Student[which (student$gender== "F"), "age"]

Such query writing is still complex point, you can directly use the subset function, then the query will be simpler, such as we change the query conditions to the age of <30 women, check the name and age, then the query statement is:

Subset (student,gender== "F" & Age<30, Select=c ("Name", "Age"))

Using SQL to query data Frame

For those of us who have used SQL for years, it would be nice to be able to write SQL statements directly to query the data frame, and the result is really a package: Sqldf.

Also the previous requirement, the corresponding statement is:

Library (SQLDF)

Result<-sqldf ("Select Name,age from student where gender= ' F ' and age<30")


For a database, a join query for multiple tables is a normal thing, so you can also connect multiple data frame in R, which requires the use of the merge function.

For example, in addition to the student object stated earlier, we declare a score variable that records each student's subject and grade:

Score<-data.frame (Sid=c (11,11,12,12,13), Course=c ("math", "English", "math", "Chinese", "math"), Score=c ( 90,80,80,95,96))

Let's look at the contents of the table:

SID Course Score

1 Math 90

2 中文版 80

3 Math 80

4 Chinese 95

5 Math 96

The SID here is the ID inside the student, the equivalent of a foreign key, now to use this ID for the inner JOIN operation, then the corresponding R statement is:

Result<-merge (student,score,by.x= "ID", by.y= "SID")

Let's look at the results after the merge:

ID Name Gender birthdate age Course Score

1 Devin M 1984-12-29 Math 90

2 Devin M 1984-12-29 中文版 80

3 Edward M 1983-05-06 Math 80

4 Edward M 1983-05-06 Chinese 95

5 Wenli F 1986-08-08 Math 96

Join together as we expected.

In addition to join, another operation is the union, which is also a common database operation, then how to join the two columns of data Frame union in R. Although the R language has a union function, but not the meaning of the Union of SQL, we need to use the Rbind function to implement the Union function.

Rbind's two data frame must have the same column, for example, we declare a student2 and rbind two variables:

Student2<-data.frame (Id=c (21,22), Name=c ("Yan", "Peng"), Gender=c ("F", "M"), Birthdate=c ("1982-2-9″," 1983-1-16) , Age=c (32,31))

Rbind (Student,student2)

Contact Us

The content source of this page is from Internet, which doesn't represent Alibaba Cloud's opinion; products and services mentioned on that page don't have any relationship with Alibaba Cloud.
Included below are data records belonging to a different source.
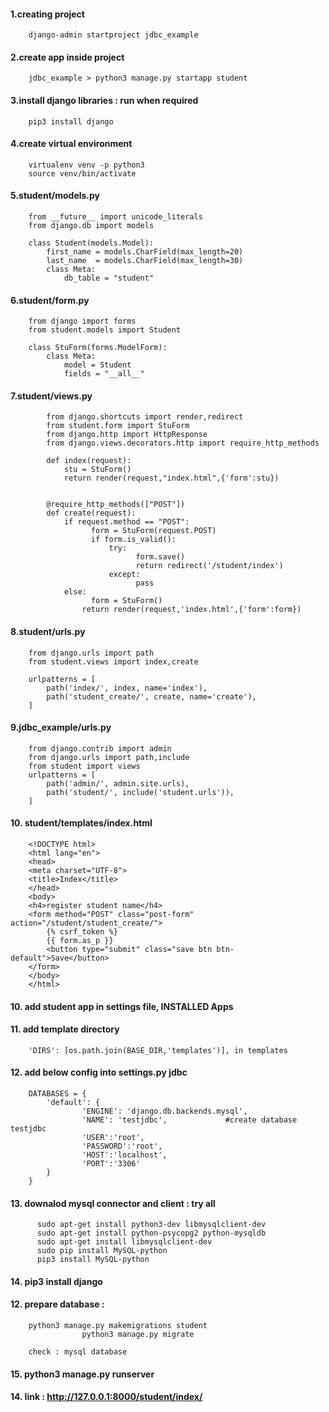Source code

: #### 1.creating project

        django-admin startproject jdbc_example


#### 2.create app inside project

        jdbc_example > python3 manage.py startapp student


#### 3.install django libraries : run when required

        pip3 install django


#### 4.create virtual environment

        virtualenv venv -p python3
        source venv/bin/activate


#### 5.student/models.py

        from __future__ import unicode_literals  
        from django.db import models  

        class Student(models.Model):  
            first_name = models.CharField(max_length=20)  
            last_name  = models.CharField(max_length=30)  
            class Meta:  
                db_table = "student"



#### 6.student/form.py

        from django import forms  
        from student.models import Student  

        class StuForm(forms.ModelForm):  
            class Meta:  
                model = Student  
                fields = "__all__"


#### 7.student/views.py


			from django.shortcuts import render,redirect  
			from student.form import StuForm  
			from django.http import HttpResponse  
			from django.views.decorators.http import require_http_methods  

			def index(request):  
			    stu = StuForm()  
			    return render(request,"index.html",{'form':stu})


			@require_http_methods(["POST"])  
			def create(request):
			    if request.method == "POST":  
				      form = StuForm(request.POST)  
				      if form.is_valid():  
				          try:  
					            form.save()  
					            return redirect('/student/index')  
				          except:  
					            pass  
			    else:  
				      form = StuForm()  
			        return render(request,'index.html',{'form':form})  





#### 8.student/urls.py

        from django.urls import path
        from student.views import index,create

        urlpatterns = [
            path('index/', index, name='index'),
            path('student_create/', create, name='create'),
        ] 



#### 9.jdbc_example/urls.py

        from django.contrib import admin
        from django.urls import path,include
        from student import views
        urlpatterns = [
            path('admin/', admin.site.urls),
            path('student/', include('student.urls')),
        ]


#### 10. student/templates/index.html

        <!DOCTYPE html>  
        <html lang="en">  
        <head>  
        <meta charset="UTF-8">  
        <title>Index</title>  
        </head>  
        <body>  
        <h4>register student name</h4>
        <form method="POST" class="post-form" action="/student/student_create/">  
            {% csrf_token %}  
            {{ form.as_p }}  
            <button type="submit" class="save btn btn-default">Save</button>  
        </form>  
        </body>  
        </html>



#### 10. add student app in settings file, INSTALLED Apps


#### 11. add template directory

	    'DIRS': [os.path.join(BASE_DIR,'templates')], in templates


#### 12. add below config into settings.py jdbc 


        DATABASES = {
            'default': {
                    'ENGINE': 'django.db.backends.mysql',
                    'NAME': 'testjdbc',				#create database testjdbc
                    'USER':'root',
                    'PASSWORD':'root',
                    'HOST':'localhost',
                    'PORT':'3306'
            }
        }


#### 13. downalod mysql connector and client : try all

          sudo apt-get install python3-dev libmysqlclient-dev	
          sudo apt-get install python-psycopg2 python-mysqldb
          sudo apt-get install libmysqlclient-dev
          sudo pip install MySQL-python
          pip3 install MySQL-python


#### 14. pip3 install django


#### 12. prepare database :

        python3 manage.py makemigrations student
                    python3 manage.py migrate

        check : mysql database

#### 15. python3 manage.py runserver


#### 14. link : http://127.0.0.1:8000/student/index/
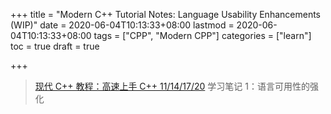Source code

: +++
title = "Modern C++ Tutorial Notes: Language Usability Enhancements (WIP)"
date = 2020-06-04T10:13:33+08:00
lastmod = 2020-06-04T10:13:33+08:00
tags = ["CPP", "Modern CPP"]
categories = ["learn"]
toc = true
draft = true

+++

> [现代 C++ 教程：高速上手 C++ 11/14/17/20](https://changkun.de/modern-cpp/) 学习笔记 1：语言可用性的强化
If the content of the page makes you feel confusing, please write us an email, we will handle the problem within 5 days after receiving your email.

If you find any instances of plagiarism from the community, please send an email to: info-contact@alibabacloud.com and provide relevant evidence. A staff member will contact you within 5 working days.

A Free Trial That Lets You Build Big!

Start building with 50+ products and up to 12 months usage for Elastic Compute Service

  • Sales Support

    1 on 1 presale consultation

  • After-Sales Support

    24/7 Technical Support 6 Free Tickets per Quarter Faster Response

  • Alibaba Cloud offers highly flexible support services tailored to meet your exact needs.